*SUPPLIED RECORDS*.
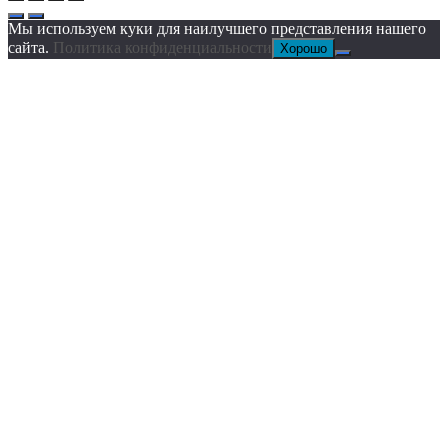
Мы используем куки для наилучшего представления нашего
сайта.
Политика конфиденциальности
Хорошо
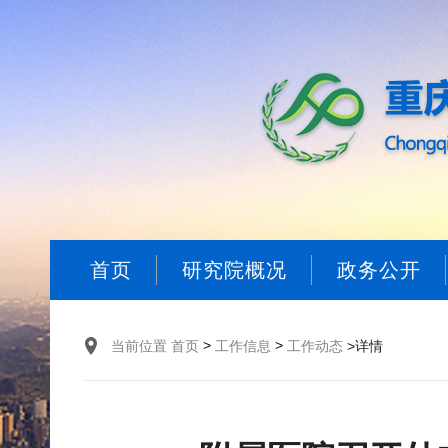
首页
研究院概况
政务公开
>
>
当前位置
首页
工作信息
工作动态
>详情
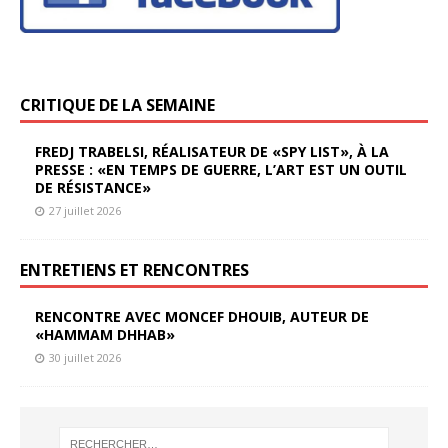
CRITIQUE DE LA SEMAINE
FREDJ TRABELSI, RÉALISATEUR DE «SPY LIST», À LA
PRESSE : «EN TEMPS DE GUERRE, L’ART EST UN OUTIL
DE RÉSISTANCE»
27 juillet 2026
ENTRETIENS ET RENCONTRES
RENCONTRE AVEC MONCEF DHOUIB, AUTEUR DE
«HAMMAM DHHAB»
30 juillet 2026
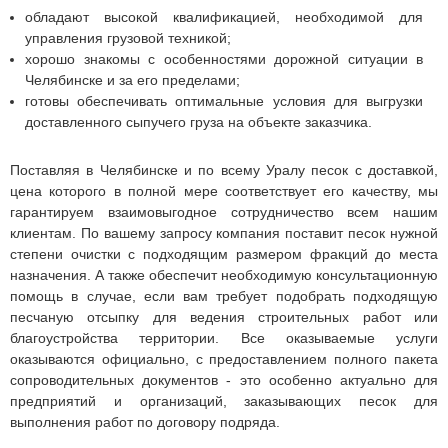
обладают высокой квалификацией, необходимой для
управления грузовой техникой;
хорошо знакомы с особенностями дорожной ситуации в
Челябинске и за его пределами;
готовы обеспечивать оптимальные условия для выгрузки
доставленного сыпучего груза на объекте заказчика.
Поставляя в Челябинске и по всему Уралу песок с доставкой,
цена которого в полной мере соответствует его качеству, мы
гарантируем взаимовыгодное сотрудничество всем нашим
клиентам. По вашему запросу компания поставит песок нужной
степени очистки с подходящим размером фракций до места
назначения. А также обеспечит необходимую консультационную
помощь в случае, если вам требует подобрать подходящую
песчаную отсыпку для ведения строительных работ или
благоустройства территории. Все оказываемые услуги
оказываются официально, с предоставлением полного пакета
сопроводительных документов - это особенно актуально для
предприятий и организаций, заказывающих песок для
выполнения работ по договору подряда.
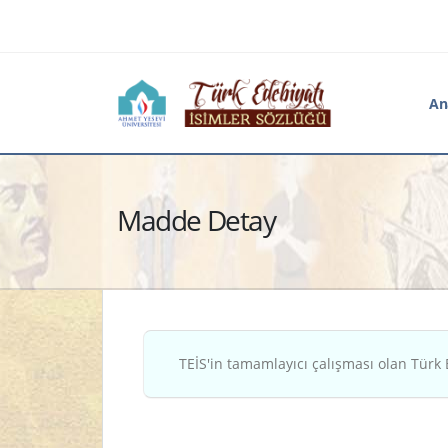
An
Madde Detay
TEİS'in tamamlayıcı çalışması olan Türk 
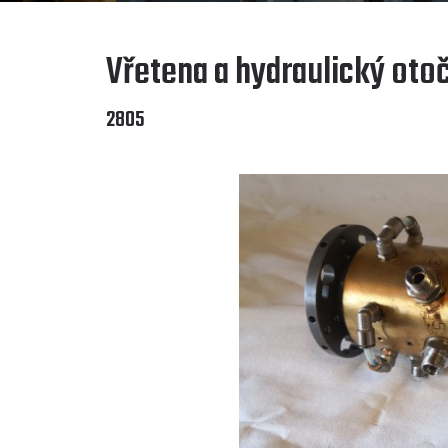
Vřetena a hydraulický oto
2805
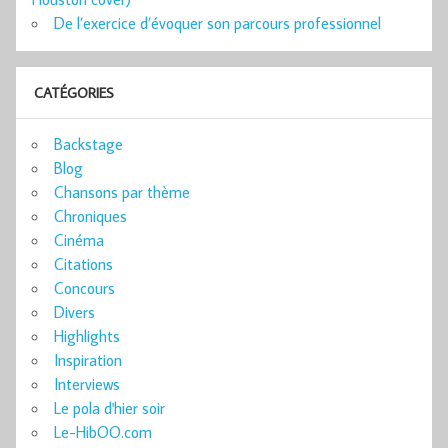
De l’exercice d’évoquer son parcours professionnel
CATÉGORIES
Backstage
Blog
Chansons par thème
Chroniques
Cinéma
Citations
Concours
Divers
Highlights
Inspiration
Interviews
Le pola d'hier soir
Le-HibOO.com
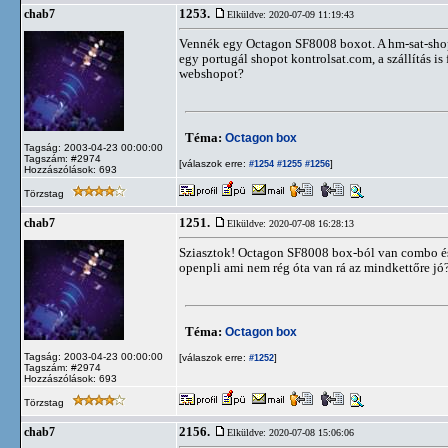
1253.
chab7
Elküldve: 2020-07-09 11:19:43
Vennék egy Octagon SF8008 boxot. A hm-sat-shop 
egy portugál shopot kontrolsat.com, a szállítás is
webshopot?
Téma:
Octagon box
Tagság: 2003-04-23 00:00:00
Tagszám: #2974
[válaszok erre:
]
#1254
#1255
#1256
Hozzászólások: 693
Törzstag
1251.
chab7
Elküldve: 2020-07-08 16:28:13
Sziasztok! Octagon SF8008 box-ból van combo és 
openpli ami nem rég óta van rá az mindkettőre jó
Téma:
Octagon box
Tagság: 2003-04-23 00:00:00
[válaszok erre:
]
#1252
Tagszám: #2974
Hozzászólások: 693
Törzstag
2156.
chab7
Elküldve: 2020-07-08 15:06:06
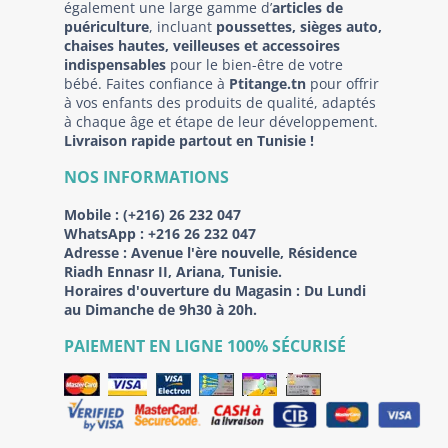
également une large gamme d’
articles de
puériculture
, incluant
poussettes, sièges auto,
chaises hautes, veilleuses et accessoires
indispensables
pour le bien-être de votre
bébé. Faites confiance à
Ptitange.tn
pour offrir
à vos enfants des produits de qualité, adaptés
à chaque âge et étape de leur développement.
Livraison rapide partout en Tunisie !
NOS INFORMATIONS
Mobile :
(+216) 26 232 047
WhatsApp :
+216 26 232 047
Adresse :
Avenue l'ère nouvelle, Résidence
Riadh Ennasr II, Ariana, Tunisie.
Horaires d'ouverture du Magasin : Du Lundi
au Dimanche de 9h30 à 20h.
PAIEMENT EN LIGNE 100% SÉCURISÉ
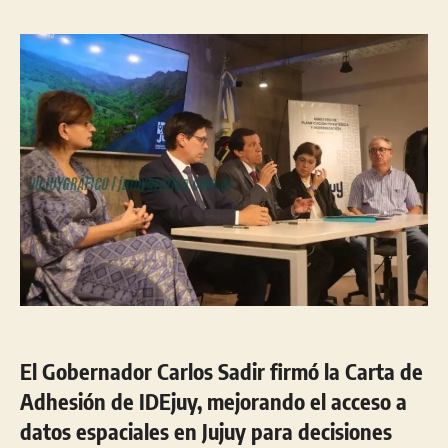
la
la
entrada
entrada
El Gobernador Carlos Sadir firmó la Carta de
Adhesión de IDEjuy, mejorando el acceso a
datos espaciales en Jujuy para decisiones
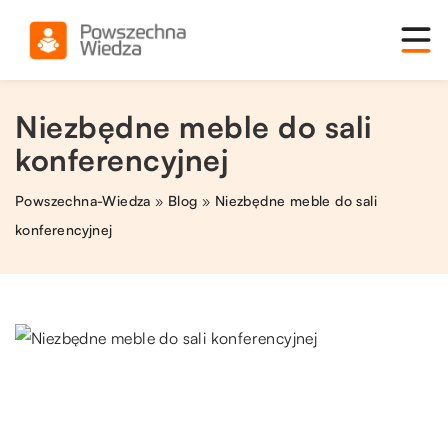
Niezbędne meble do sali
konferencyjnej
Powszechna-Wiedza
»
Blog
»
Niezbędne meble do sali
konferencyjnej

*WORK INSTRUCTION*. Rewrite the lines from the one with "De l’exercice d’évoquer" to the one with "Le-HibOO.com", putting "Entretiens" in place of "Interviews" and leaving everything else unchanged.

*WRITTEN SOLUTION*.
De l’exercice d’évoquer son parcours professionnel
CATÉGORIES
Backstage
Blog
Chansons par thème
Chroniques
Cinéma
Citations
Concours
Divers
Highlights
Inspiration
Entretiens
Le pola d'hier soir
Le-HibOO.com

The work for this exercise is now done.